I can promise that at thripp.com I don’t do this, but the same goes for any blogging community (WordPress.com, LiveJournal, whatever). Or social network, or email service, or anything you don’t control. Even my web host (Netfirms) says they can remove your site if it has “adult or illegal content.” But at least by being on my own domain, I can wrest control back from them, rather than building pagerank for deviantART, and then having to start all over when I feel limited by their services or am banned on a whim. I do backup my SQL database often, just in case.

If you trust the Google empire to your email, at least download Thunderbird and synchronize a copy on your hard drive through IMAP. I know I do. Gmail has lost email before. Who knows what could happen to yours?

This is just one step to claiming ownership of your life. When you give up your power, you give up your freedom, even if it’s in the name of convenience or safety. If you’re stuck renting an apartment, save up for a down payment on a house, even if you have to give up cable TV or air-conditioning or phone service. Don’t let the cycle continue. Be independent, take back your power.

Write Concisely

New Year’s Day. A time to make commitments for self-improvement and then break them a week later. I have one I’m going to keep.

My resolution is to speak and write concisely and correctly. While filler and disfluencies are excusable in speech, in print they are intolerable. Rewriting is writing, so the standards are higher because you can polish your work easily. “Kinda,” “sort of,” “like,” “more than,” and “less than” have no place in writing. If I ever use “in all circumstances that I know of,” yell at me to replace it with “always.” More examples:

• Don’t say “America has over 300 million people,” say “America has 300 million people.” We know what you mean.

• Use “always” and “never.” English is a language for humans, not computers—treat it as such.
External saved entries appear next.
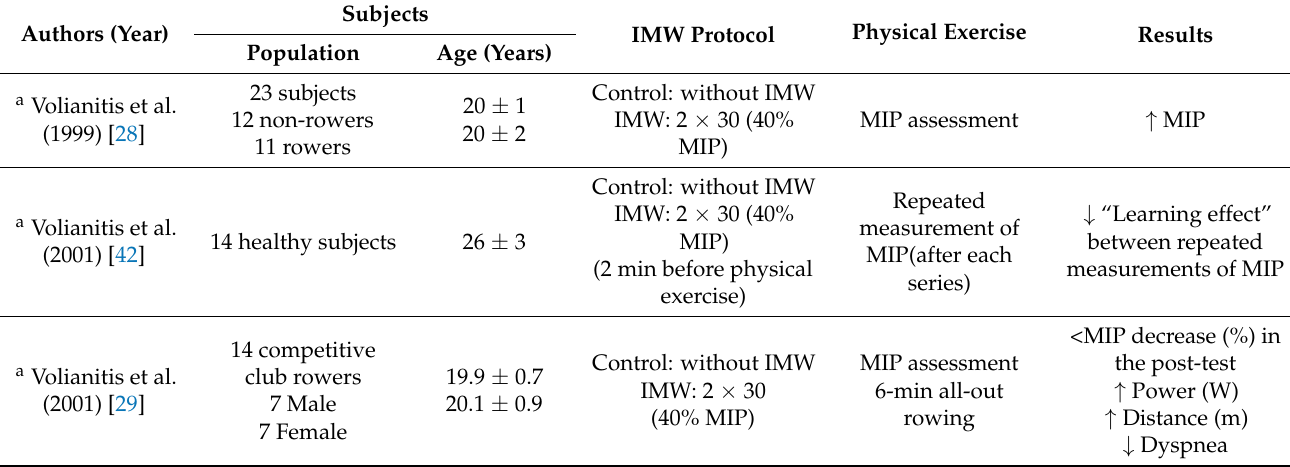
Table 3. Description of the IMW protocols. a POWERbreathe ® . b PowerLung ® . c Flow-restriction device. d Not informed.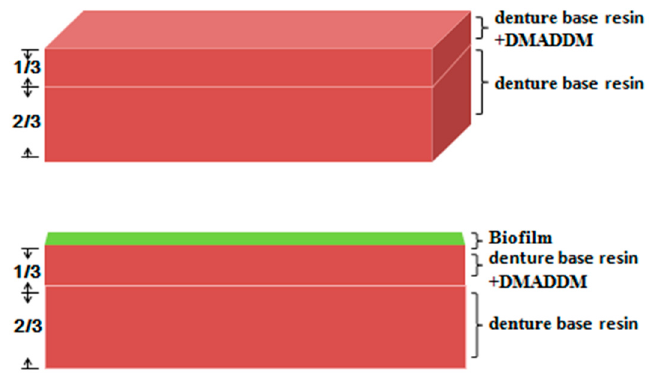
Figure A1. The specimen model for all experiments except for animal experiment.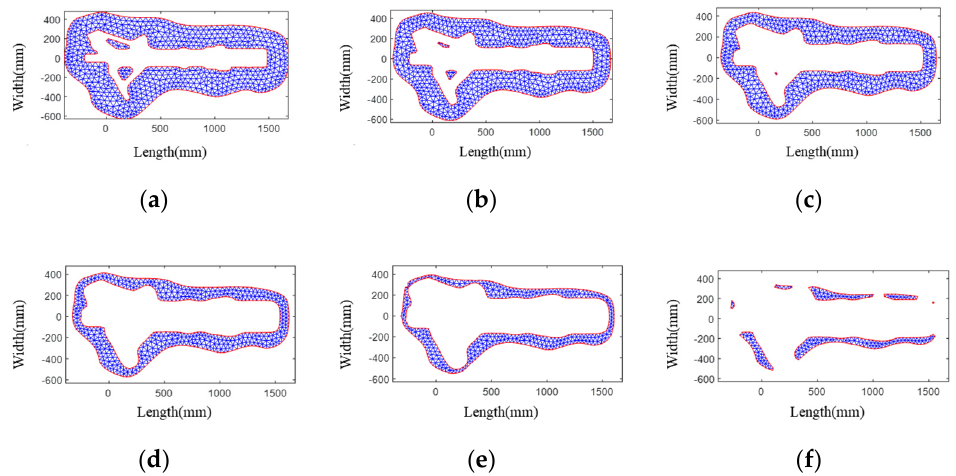
Figure 7. Contours and mesh with different offset distances generated by using FEM: ( a ) 10 mm; ( b ) 30 mm; ( c ) 50 mm; ( d ) 70 mm; ( e ) 90 mm; ( f ) 110 mm. ( b ) 30 mm; ( c ) 50 mm; ( d ) 70 mm; ( e ) 90 mm; ( f ) 110 mm.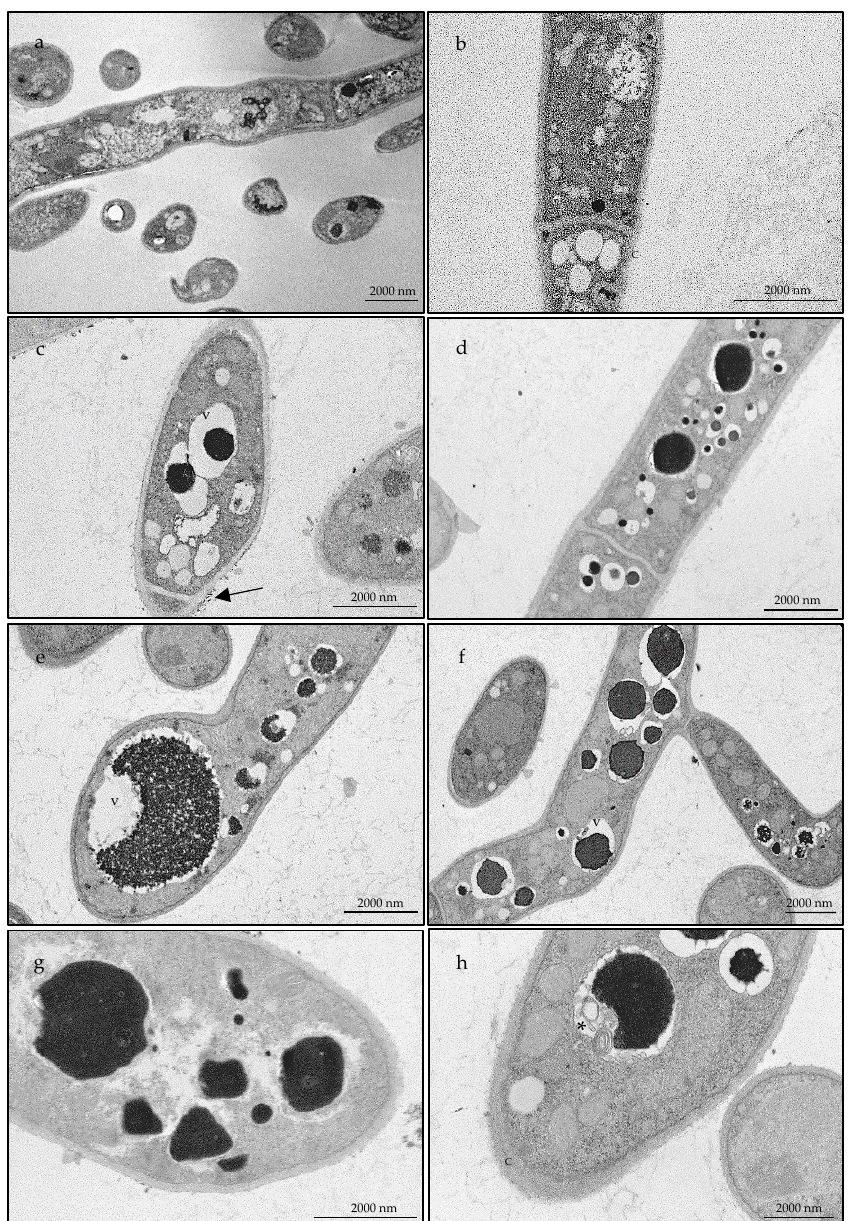
Figure 4. Transmission electron microscopic observations of Trichophyton rubrum in the presence of DMSO ( a , b ) or treated with of 576 µ g/mL of Bupleurum rigidum subsp. paniculatum essential oil ( c – h ). Arrow points to fragments from the cell wall; * shows an autophagic structure; c—cell wall,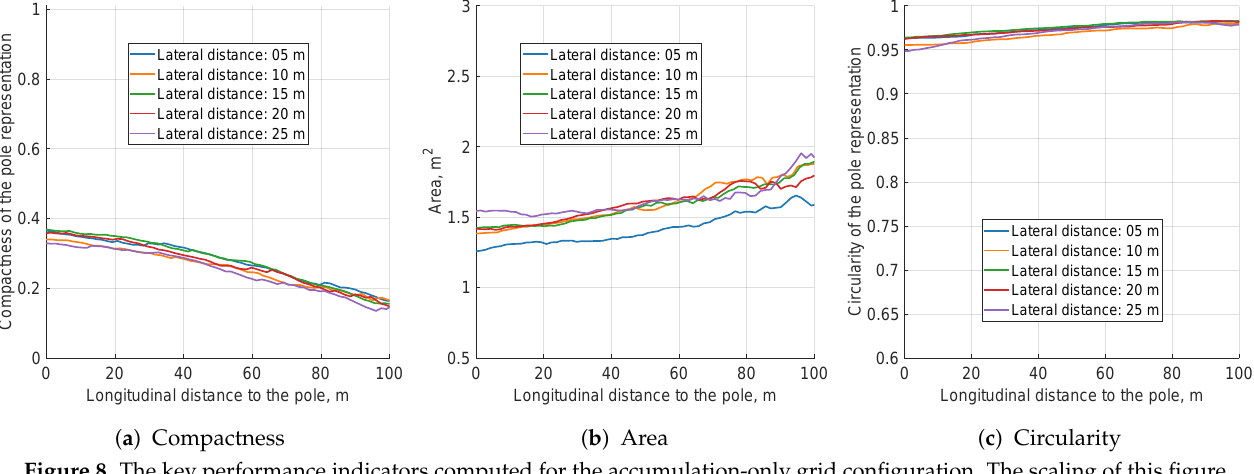
Figure 8. The key performance indicators computed for the accumulation-only grid configuration. The scaling of this figure is the same for all ensuing simulation KPI plots, for easier value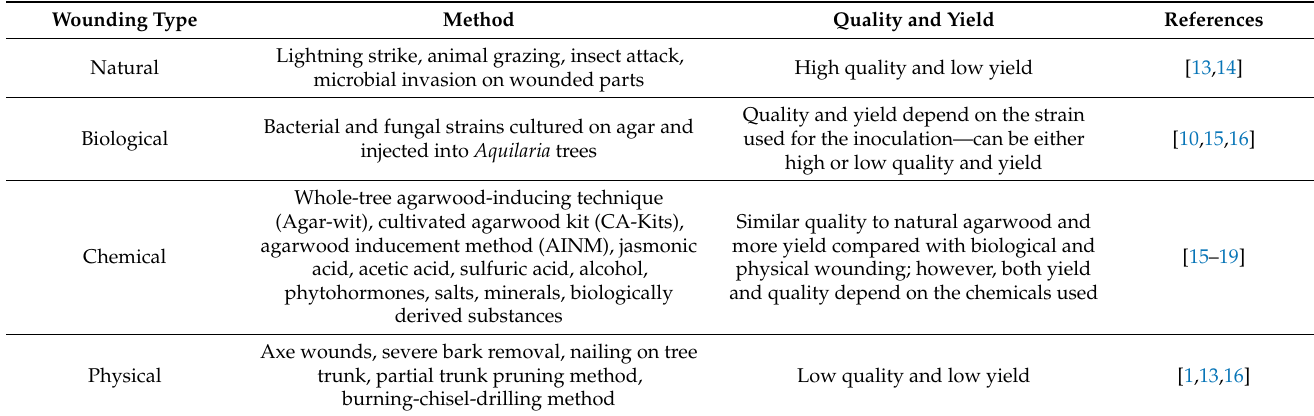
Table 1. Types of wounds inflicted on Aquilaria trees and the method to inflict these wounds for agar- wood production. The quality and yield of agarwood are dependent on the method of wound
If you are wrong, plenty of people would love to correct you.

• We have plenty of words already; don’t make new ones up. “Servers” are waiters and waitresses. A “chair” is a chairman or chairwoman. Unless you are referring to a woman or women specifically, he, waiter, and chairman will do just fine. Don’t use they in place of he; it’s imprecise and dehumanizing. Gender inclusivity is a crock.

• Don’t use “special” to describe the retarded. It takes away from people who really are special.

• All our jungles have disappeared and been replaced with rainforests, while all our swamps have become wetlands. How did this happen?

• People are not sewers! Have a little respect for our tailors and seamstresses.

A lot of the Newspeak doesn’t even make sense. What is a “flight attendant” anyway? I know what a steward is (female: stewardesses), but isn’t a flight attendant anyone who has ever been on (attended) a plane?

English is losing its humanity. Don’t let them steal our language.